É algo perigoso, que pode desembocar numa guerra civil. Em certas situações, a comunidade internacional tem o dever de intervir. Foi o caso de Ruanda, onde houve o genocídio de mais de 1 milhão de pessoas.

Folha - Mas em Ruanda ocorria um massacre. É outro caso.
Seitenfus -
Não é outro caso porque a Venezuela poderá viver uma guerra civil. E guerra civil é Kosovo, é Ruanda, mesmo que, no caso, não tenha aspectos étnicos e religiosos. A comunidade internacional precisa agir preventivamente. Tem de ter condições de, se for o caso, impor a paz.

Folha - O que o Brasil poderia fazer? O primeiro passo de Lula em relação à Venezuela -quando apoiou, ainda antes de tomar posse, o envio de um petroleiro ao país- foi criticado pela oposição venezuelana. Lula é visto como pró-Chávez.
Seitenfus -
O Brasil terá de encontrar uma fórmula que lhe dê credibilidade. Será uma prova de fogo para essa diplomacia mais ativa.
Seria muito importante que o Brasil convencesse Chávez de que ele cometeu, do ponto de vista da democracia, um ilícito.

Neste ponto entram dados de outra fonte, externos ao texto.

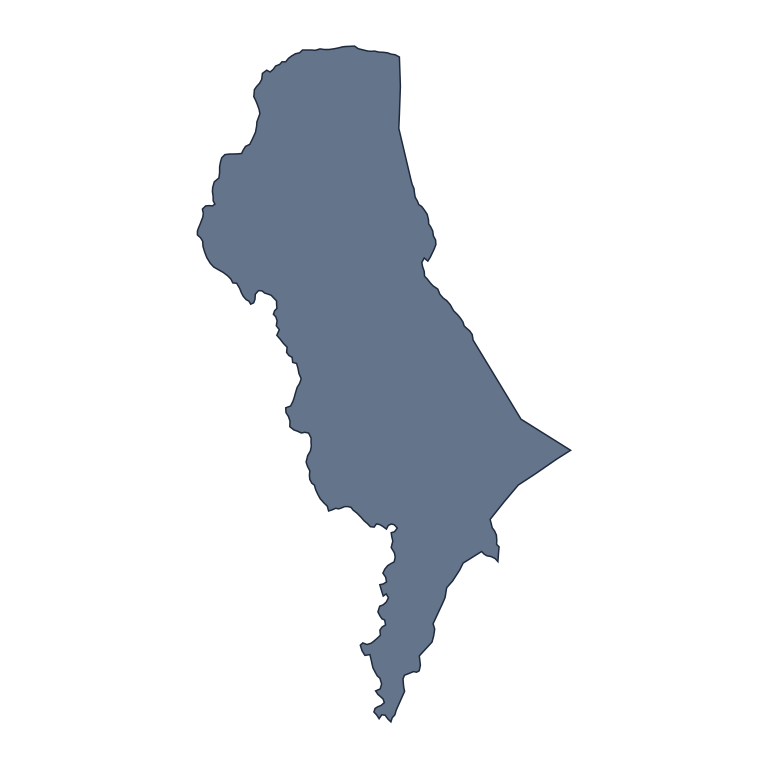 outline of Tobias Barreto, Sergipe, Brazil
{"feature_id": "56859067B30492682162083", "entity_name": "Tobias Barreto", "entity_type": "district", "adm_level": 2, "iso_a3": "BRA", "parent_name": "Brazil", "parent_adm1": "Sergipe", "projection": "equal_earth", "projection_center": [-38.026, -11.081], "detail": "fine", "context": "isolated", "style": "filled", "palette": "slate", "viewbox_px": 768, "rotation_deg": 0, "n_neighbors": 0, "source": "geoboundaries", "source_scale": "gbopen_adm2", "svg_char_len": 4217}
<svg xmlns="http://www.w3.org/2000/svg" viewBox="0 0 768 768"><path d="M570.6,450.3L521.0,419.2L505.1,392.9L498.7,382.3L473.1,340.1L472.2,334.5L469.7,330.9L466.8,328.4L464.2,326.0L462.9,321.9L460.7,318.5L457.5,314.6L453.6,310.8L450.3,304.8L446.8,300.7L443.1,298.0L439.9,294.3L437.8,289.1L433.1,285.9L430.1,282.7L427.2,278.9L424.6,276.3L424.2,271.4L422.6,266.7L421.8,262.5L424.2,258.0L427.8,261.1L430.3,257.2L432.1,253.4L434.1,249.2L435.9,244.6L435.6,240.0L433.4,235.9L432.7,230.9L430.6,226.7L428.7,223.9L428.5,219.9L427.2,214.3L424.3,210.0L421.7,206.5L418.8,204.6L417.3,200.9L415.2,197.2L414.5,193.2L414.0,188.6L412.2,184.5L411.2,180.8L398.8,128.4L399.4,114.5L400.4,86.2L399.4,57.0L395.1,54.7L391.4,54.2L387.4,52.8L383.2,52.3L378.9,52.1L374.7,51.1L371.3,51.3L368.1,51.1L363.5,50.0L358.3,48.7L354.5,46.1L350.1,46.3L345.5,46.5L342.2,46.9L339.4,47.7L336.5,48.3L333.3,48.9L328.9,49.5L324.3,49.5L320.0,48.9L315.3,50.3L310.8,50.0L305.6,50.0L302.5,50.0L299.6,52.8L295.5,53.7L291.7,55.9L288.5,58.3L285.7,61.8L282.0,61.8L279.7,64.4L275.6,66.0L273.2,69.4L270.1,72.0L266.7,70.2L262.4,73.4L261.7,79.4L259.6,83.2L256.6,86.5L254.4,89.6L253.8,96.7L255.7,100.5L257.4,104.7L259.1,109.5L259.9,113.7L258.4,117.7L256.9,121.9L256.6,126.2L255.5,132.2L252.7,138.4L249.8,144.3L245.5,146.4L243.3,149.9L241.6,153.5L236.9,153.9L232.9,154.0L229.7,154.0L224.9,154.6L221.7,157.8L220.5,161.9L219.6,166.9L219.6,172.7L218.9,178.0L214.3,181.8L212.7,187.4L212.4,191.6L213.1,196.0L213.2,200.9L214.9,204.1L212.5,205.9L209.4,205.6L205.7,205.9L202.4,209.1L203.3,213.4L202.8,217.1L201.4,220.7L200.1,224.2L198.6,227.7L197.4,231.1L197.4,234.9L200.5,237.7L202.7,241.3L203.0,246.5L204.6,251.8L206.8,257.6L210.3,263.3L213.7,267.0L218.0,269.5L223.0,272.3L227.6,275.7L230.9,279.1L232.8,282.9L236.7,283.3L239.6,288.3L241.4,292.8L243.2,296.2L246.1,299.6L249.0,301.2L250.7,304.2L253.7,302.8L255.0,299.3L255.3,294.3L258.5,290.6L262.1,290.9L264.5,293.0L268.0,294.1L271.2,295.3L273.7,298.0L276.5,300.8L276.6,304.5L276.9,308.4L274.6,310.7L273.4,314.3L275.8,316.8L277.1,320.9L276.3,325.7L279.3,329.7L276.8,335.3L280.1,339.1L283.3,343.3L287.1,347.2L286.6,352.4L288.9,355.5L292.1,357.4L292.7,362.4L296.6,363.5L298.0,368.4L298.9,373.4L301.2,378.8L299.6,383.3L297.1,387.5L295.4,393.1L294.2,397.6L292.9,401.4L290.6,406.0L285.7,407.8L286.0,412.6L288.5,416.6L290.0,421.2L289.8,426.7L293.8,429.9L297.7,431.3L301.3,433.0L304.9,432.3L308.6,433.1L311.1,438.1L311.0,441.9L311.3,446.2L310.4,450.9L307.7,455.6L306.1,462.0L307.5,466.4L309.8,470.8L309.4,475.6L309.8,479.4L311.8,483.2L314.4,485.1L315.6,489.5L317.6,493.9L320.1,498.6L323.8,502.8L327.3,506.2L328.6,511.0L332.3,509.8L335.7,508.3L338.7,508.9L341.9,507.8L344.6,506.6L348.0,506.6L351.1,507.4L353.0,510.0L356.9,513.1L361.0,517.2L364.0,520.7L367.4,523.6L370.4,526.7L374.2,527.1L376.4,523.9L379.8,524.6L382.8,526.4L386.4,529.1L388.4,525.3L391.4,524.0L394.3,524.8L397.3,528.1L394.4,531.8L391.2,532.7L391.7,536.4L392.8,541.1L391.2,547.5L394.4,552.9L395.2,557.1L394.2,561.8L390.9,563.6L387.7,565.6L384.9,569.0L382.9,573.1L385.7,577.3L386.5,581.9L383.4,583.9L379.8,584.7L381.4,590.3L383.2,596.1L386.2,593.9L388.4,597.8L386.3,602.0L383.2,604.8L379.7,606.2L377.9,611.9L379.9,615.8L381.9,618.8L384.6,620.0L385.6,624.9L382.1,627.0L379.9,630.1L380.4,635.2L377.2,638.3L373.7,641.3L371.0,643.3L366.9,644.5L362.8,642.9L360.3,645.2L362.0,650.7L364.9,655.4L369.9,654.6L371.1,659.6L372.0,663.8L373.0,668.0L375.4,672.6L377.3,675.9L379.9,678.2L381.6,683.9L380.2,688.9L375.6,690.9L377.9,694.4L380.1,696.3L383.1,699.0L384.3,702.6L381.1,705.4L377.7,706.8L375.1,708.4L373.9,712.0L376.7,715.0L379.1,718.7L381.8,714.8L385.1,715.2L388.0,719.1L390.9,721.9L392.2,717.8L394.9,714.8L396.2,710.2L404.6,691.3L403.8,687.7L403.4,683.9L403.0,678.9L404.5,675.2L409.4,673.3L413.5,671.6L416.6,672.2L419.2,670.8L420.4,665.2L419.3,655.9L432.0,642.1L433.7,635.8L434.7,629.1L433.1,623.7L442.6,603.3L445.1,597.5L446.7,587.7L452.6,581.0L459.7,570.0L463.1,563.1L481.6,551.5L484.0,554.0L486.9,555.8L491.2,556.6L495.2,558.6L497.9,561.6L498.2,557.6L498.6,551.9L499.1,546.9L496.6,544.3L496.8,540.3L496.4,535.1L494.7,531.2L492.2,527.7L491.1,523.2L490.1,519.4L504.0,502.0L518.2,485.1L535.4,473.8L557.0,458.9L570.6,450.3Z" fill="#64748b" stroke="#1e293b" stroke-width="1.5"/></svg>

Ele precisa aceitar que deu um autogolpe constitucional em 1999. Por outro lado, precisamos atuar para que não ocorra uma guerra civil.

Folha - Como o sr. vê a criação desse "grupo de amigos da Venezuela", uma idéia proposta pelo Brasil e que, segundo o jornal "The Washington Post", poderia ser encampada pelo governo dos EUA? Não seria melhor que a OEA (Organização dos Estados Americanos) continuasse conduzindo sozinha essa mediação?
Seitenfus -
Esse grupo não poderia excluir nem o Brasil nem os Estados Unidos. Quanto à OEA, o órgão possui apenas instrumentos de dissuasão verbal. Já um grupo de países teria por trás Estados, forças econômicas, Forças Armadas. Teria outro peso.

Folha - Em seu primeiro dia no governo, Lula almoçou com Hugo Chávez e jantou com Fidel Castro [ditador cubano", ambos chefes de Estado com relações difíceis com os EUA. O governo começa a sinalizar que terá uma política de enfrentamento com o governo americano?
Seitenfus -
Acho que não. A formação do governo, a política econômica, a continuidade da negociação da Alca, tudo mostra que o Brasil não está enfrentando os EUA, mas que tem uma postura diferente em questões internacionais.
Acho que esses encontros iniciais do Lula têm uma simbologia no plano da imagem. Mas não há ruptura no conteúdo, como seria o caso se houvesse uma moratória da dívida externa.

Folha - Que simbologia?
Seitenfus -
É como se o governo, mesmo que ainda não tenha essa percepção tão clara, quisesse dizer: "Nós não estamos satisfeitos com a ordem internacional tal como ela se apresenta, queremos propor um diálogo internacional, colocar frente a frente os que estão à margem da globalização e aqueles que estão incluídos".